TASK TO CARRY OUT:
Set out every line of the listing below as a numbered list, leaving out any blank lines.

MATERIAL SHOWN:

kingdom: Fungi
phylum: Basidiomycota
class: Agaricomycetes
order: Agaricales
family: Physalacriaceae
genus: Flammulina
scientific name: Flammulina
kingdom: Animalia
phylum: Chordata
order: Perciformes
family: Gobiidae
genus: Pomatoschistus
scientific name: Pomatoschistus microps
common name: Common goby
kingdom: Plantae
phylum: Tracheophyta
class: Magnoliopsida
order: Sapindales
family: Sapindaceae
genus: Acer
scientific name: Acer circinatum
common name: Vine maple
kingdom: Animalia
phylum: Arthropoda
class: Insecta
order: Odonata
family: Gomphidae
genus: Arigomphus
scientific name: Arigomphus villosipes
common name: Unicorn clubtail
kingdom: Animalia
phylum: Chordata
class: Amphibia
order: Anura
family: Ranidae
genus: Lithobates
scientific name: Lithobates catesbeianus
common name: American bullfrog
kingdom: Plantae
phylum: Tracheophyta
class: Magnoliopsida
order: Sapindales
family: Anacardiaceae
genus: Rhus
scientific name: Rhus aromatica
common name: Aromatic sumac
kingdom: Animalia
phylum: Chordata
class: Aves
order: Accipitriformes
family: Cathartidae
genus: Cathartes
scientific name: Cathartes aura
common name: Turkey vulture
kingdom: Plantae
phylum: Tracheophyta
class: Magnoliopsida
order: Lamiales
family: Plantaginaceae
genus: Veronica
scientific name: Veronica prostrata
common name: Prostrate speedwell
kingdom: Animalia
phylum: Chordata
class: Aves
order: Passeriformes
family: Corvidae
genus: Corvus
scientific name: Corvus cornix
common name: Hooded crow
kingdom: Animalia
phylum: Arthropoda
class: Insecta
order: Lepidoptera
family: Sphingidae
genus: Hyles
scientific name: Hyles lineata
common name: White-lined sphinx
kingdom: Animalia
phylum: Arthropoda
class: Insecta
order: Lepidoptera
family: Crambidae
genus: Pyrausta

WRITTEN REPLY:
1. kingdom: Fungi
2. phylum: Basidiomycota
3. class: Agaricomycetes
4. order: Agaricales
5. family: Physalacriaceae
6. genus: Flammulina
7. scientific name: Flammulina
8. kingdom: Animalia
9. phylum: Chordata
10. order: Perciformes
11. family: Gobiidae
12. genus: Pomatoschistus
13. scientific name: Pomatoschistus microps
14. common name: Common goby
15. kingdom: Plantae
16. phylum: Tracheophyta
17. class: Magnoliopsida
18. order: Sapindales
19. family: Sapindaceae
20. genus: Acer
21. scientific name: Acer circinatum
22. common name: Vine maple
23. kingdom: Animalia
24. phylum: Arthropoda
25. class: Insecta
26. order: Odonata
27. family: Gomphidae
28. genus: Arigomphus
29. scientific name: Arigomphus villosipes
30. common name: Unicorn clubtail
31. kingdom: Animalia
32. phylum: Chordata
33. class: Amphibia
34. order: Anura
35. family: Ranidae
36. genus: Lithobates
37. scientific name: Lithobates catesbeianus
38. common name: American bullfrog
39. kingdom: Plantae
40. phylum: Tracheophyta
41. class: Magnoliopsida
42. order: Sapindales
43. family: Anacardiaceae
44. genus: Rhus
45. scientific name: Rhus aromatica
46. common name: Aromatic sumac
47. kingdom: Animalia
48. phylum: Chordata
49. class: Aves
50. order: Accipitriformes
51. family: Cathartidae
52. genus: Cathartes
53. scientific name: Cathartes aura
54. common name: Turkey vulture
55. kingdom: Plantae
56. phylum: Tracheophyta
57. class: Magnoliopsida
58. order: Lamiales
59. family: Plantaginaceae
60. genus: Veronica
61. scientific name: Veronica prostrata
62. common name: Prostrate speedwell
63. kingdom: Animalia
64. phylum: Chordata
65. class: Aves
66. order: Passeriformes
67. family: Corvidae
68. genus: Corvus
69. scientific name: Corvus cornix
70. common name: Hooded crow
71. kingdom: Animalia
72. phylum: Arthropoda
73. class: Insecta
74. order: Lepidoptera
75. family: Sphingidae
76. genus: Hyles
77. scientific name: Hyles lineata
78. common name: White-lined sphinx
79. kingdom: Animalia
80. phylum: Arthropoda
81. class: Insecta
82. order: Lepidoptera
83. family: Crambidae
84. genus: Pyrausta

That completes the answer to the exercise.